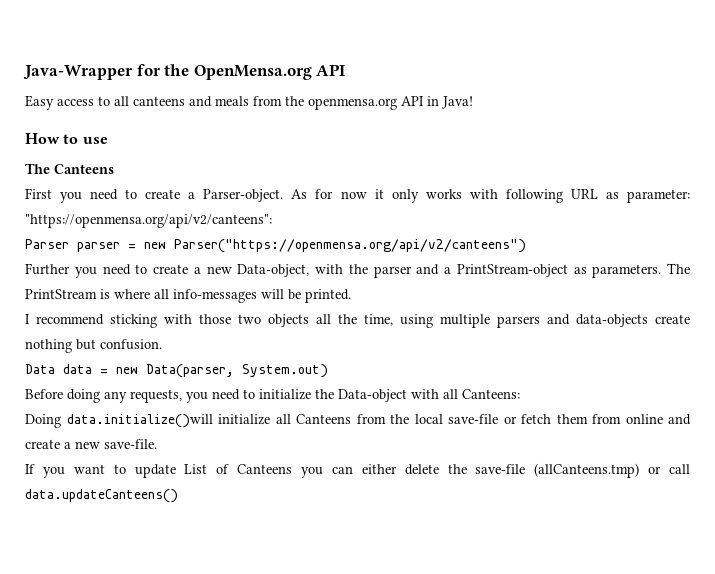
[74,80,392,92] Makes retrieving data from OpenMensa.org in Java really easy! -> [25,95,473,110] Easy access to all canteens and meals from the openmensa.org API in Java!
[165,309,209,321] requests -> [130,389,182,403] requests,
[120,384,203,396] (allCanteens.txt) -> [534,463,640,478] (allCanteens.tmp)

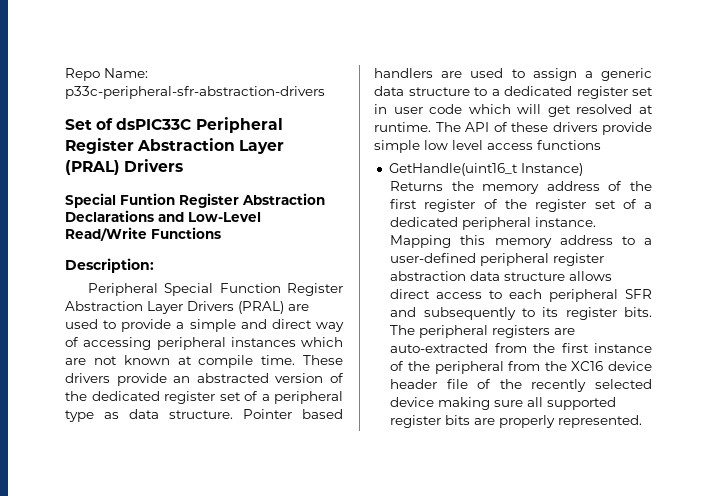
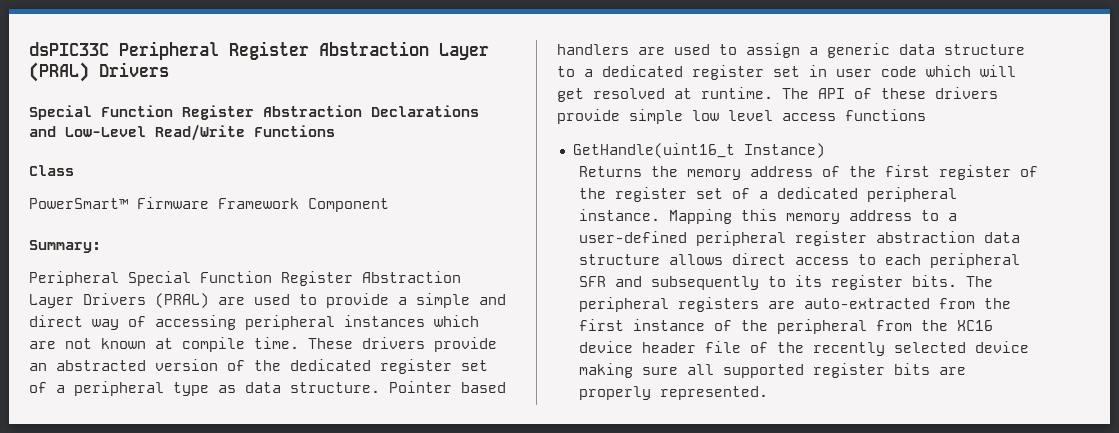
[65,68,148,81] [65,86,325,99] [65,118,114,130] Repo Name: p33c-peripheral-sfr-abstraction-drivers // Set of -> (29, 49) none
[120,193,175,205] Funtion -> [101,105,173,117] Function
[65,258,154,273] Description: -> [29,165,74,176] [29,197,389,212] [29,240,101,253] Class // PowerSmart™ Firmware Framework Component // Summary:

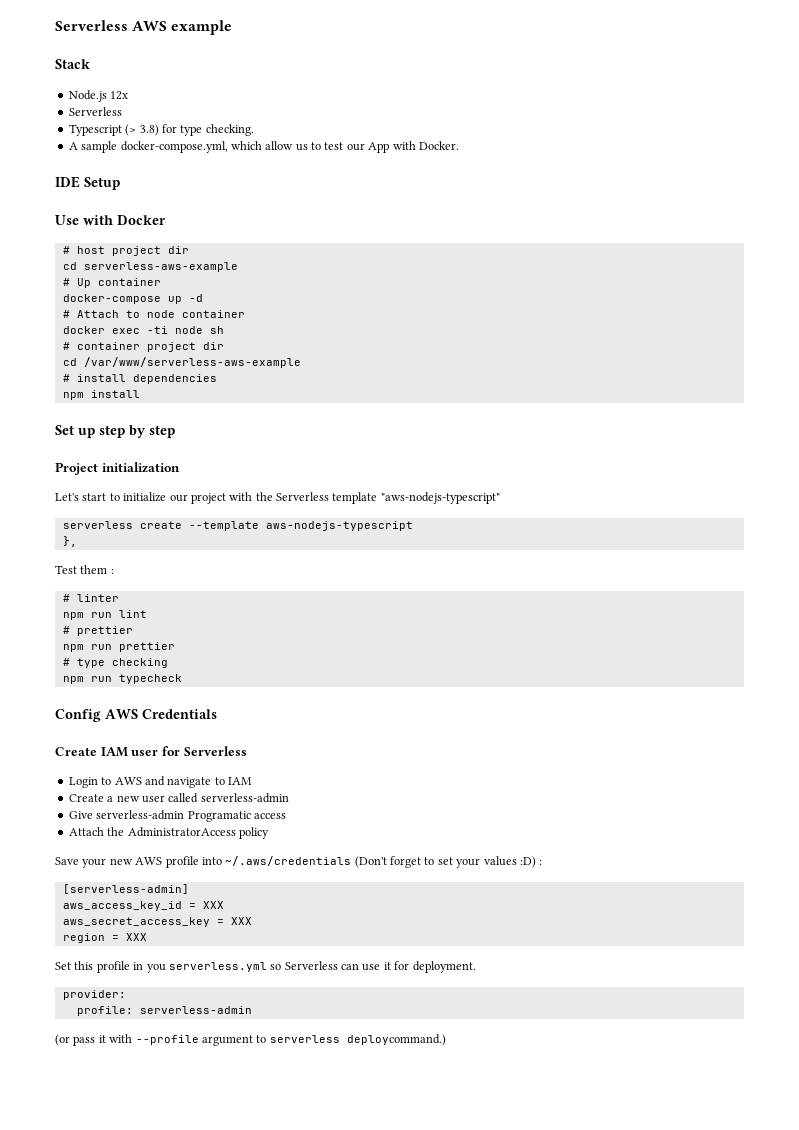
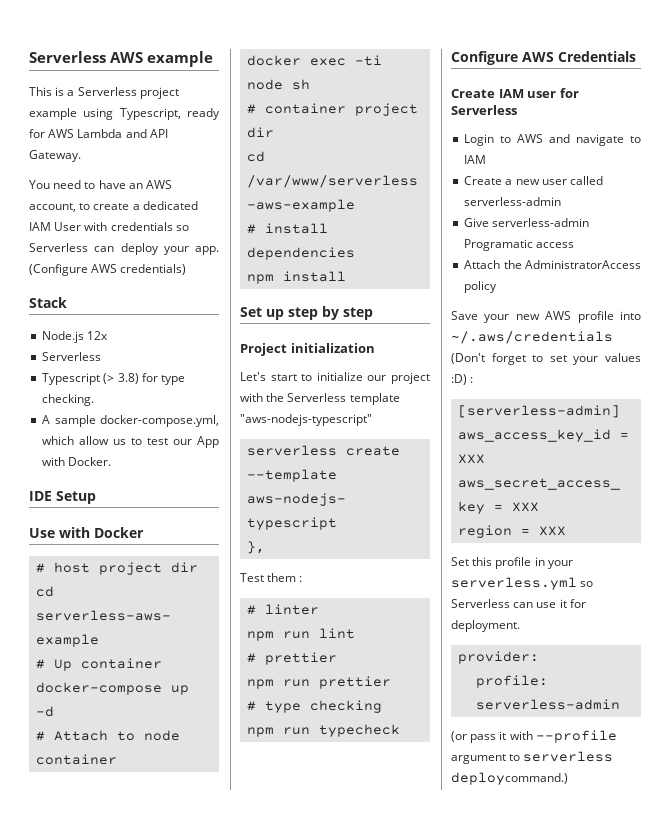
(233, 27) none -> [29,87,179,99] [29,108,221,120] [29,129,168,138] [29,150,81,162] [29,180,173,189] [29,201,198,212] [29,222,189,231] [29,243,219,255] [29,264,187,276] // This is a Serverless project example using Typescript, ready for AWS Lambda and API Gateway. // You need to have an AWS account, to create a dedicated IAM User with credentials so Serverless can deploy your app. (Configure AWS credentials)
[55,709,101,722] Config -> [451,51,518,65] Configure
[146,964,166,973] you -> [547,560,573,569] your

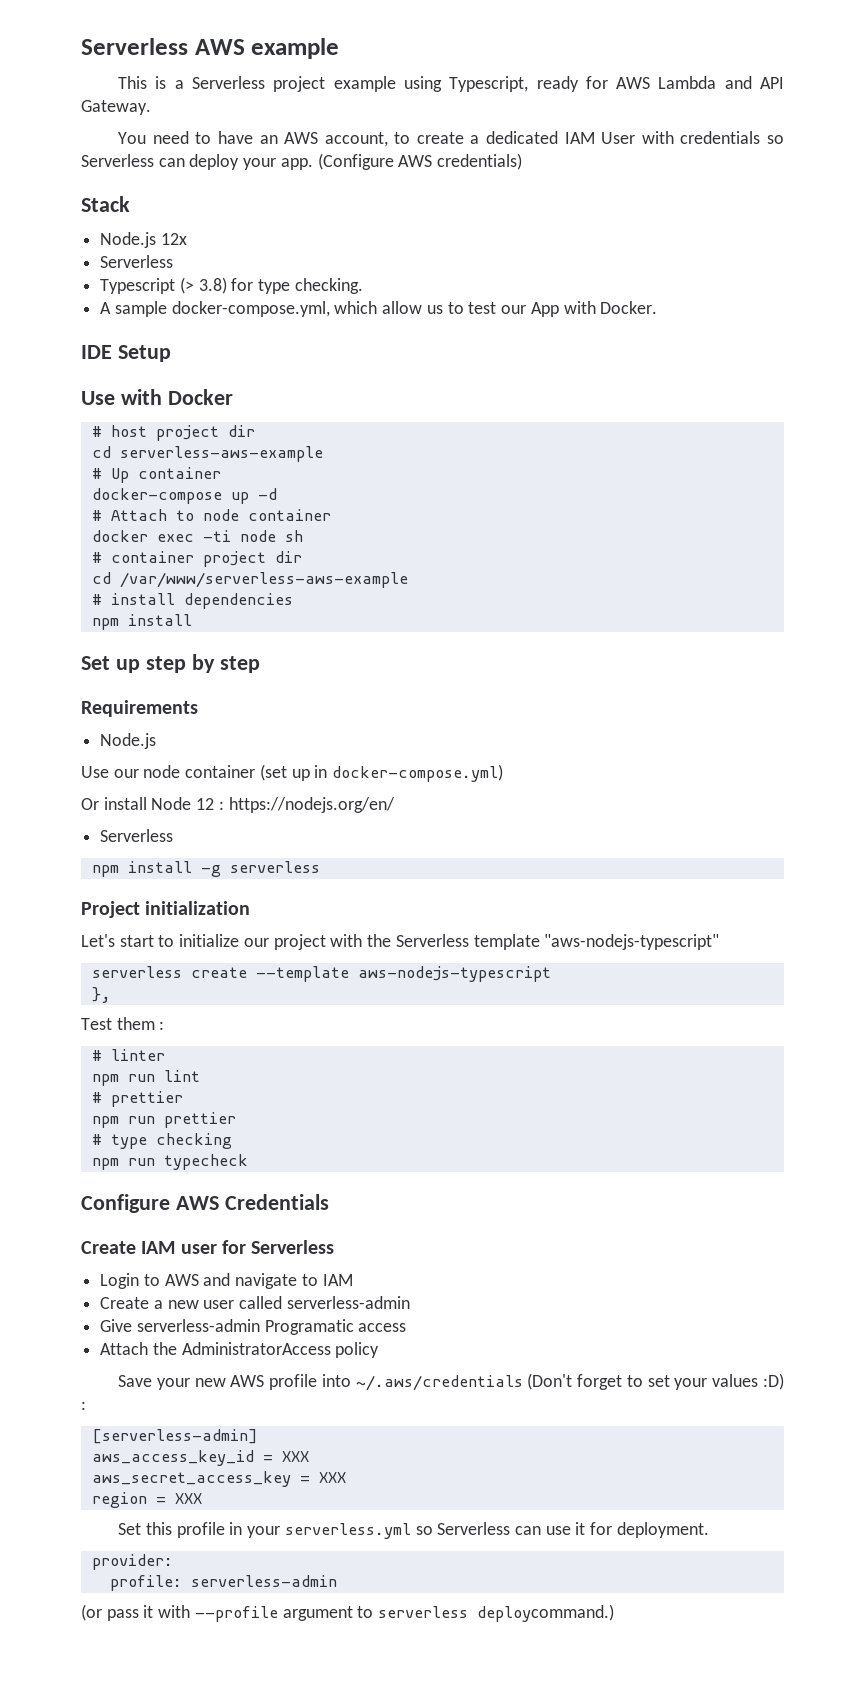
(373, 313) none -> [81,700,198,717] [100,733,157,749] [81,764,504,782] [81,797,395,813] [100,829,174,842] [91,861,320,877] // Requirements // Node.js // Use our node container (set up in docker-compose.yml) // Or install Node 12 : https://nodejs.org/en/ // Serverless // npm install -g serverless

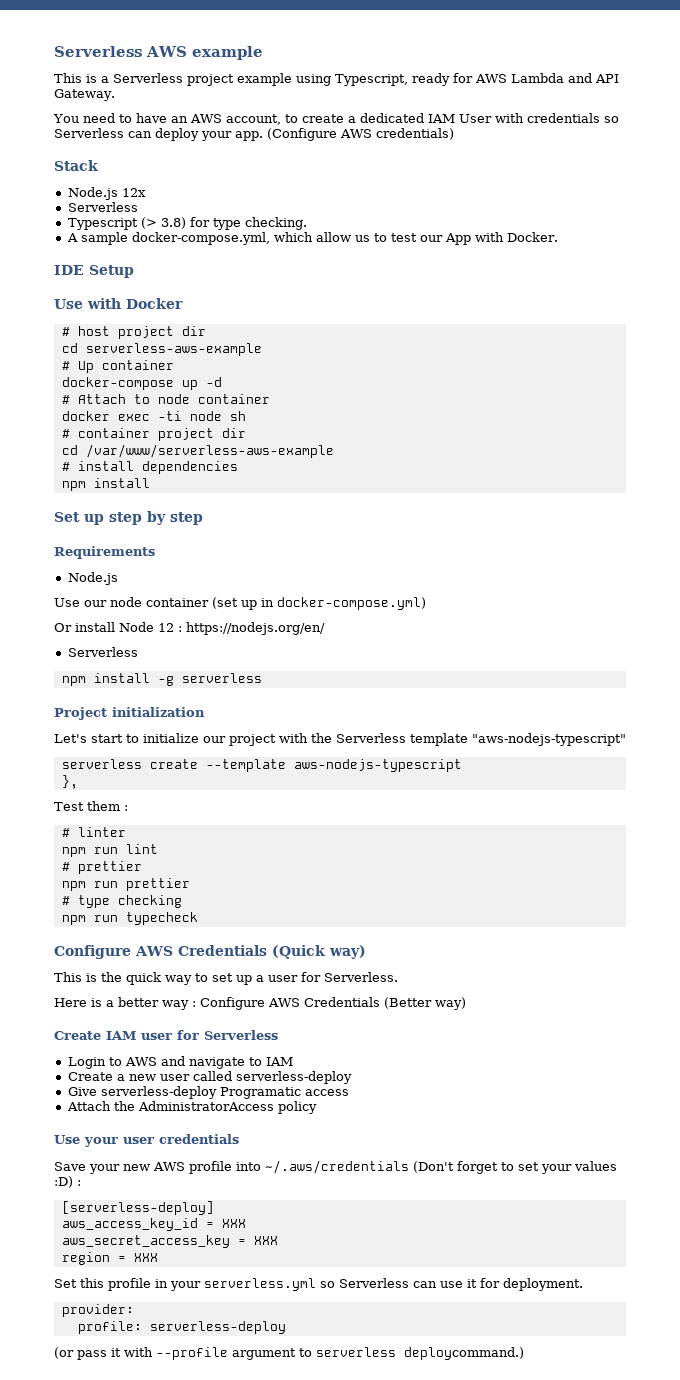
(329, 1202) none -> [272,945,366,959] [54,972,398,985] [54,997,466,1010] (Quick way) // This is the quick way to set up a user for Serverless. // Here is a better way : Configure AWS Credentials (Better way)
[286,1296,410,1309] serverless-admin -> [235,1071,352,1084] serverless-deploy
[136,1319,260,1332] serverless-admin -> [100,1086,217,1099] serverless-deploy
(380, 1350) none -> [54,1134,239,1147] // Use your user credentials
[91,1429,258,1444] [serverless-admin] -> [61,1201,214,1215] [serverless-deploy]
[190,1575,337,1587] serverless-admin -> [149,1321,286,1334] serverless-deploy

◆ **Problem statement**: Where a line of the listing contains the word "deploy", it counts toward the total; say how many lines that makes, giving the number alone.

◆ **Solution**: 5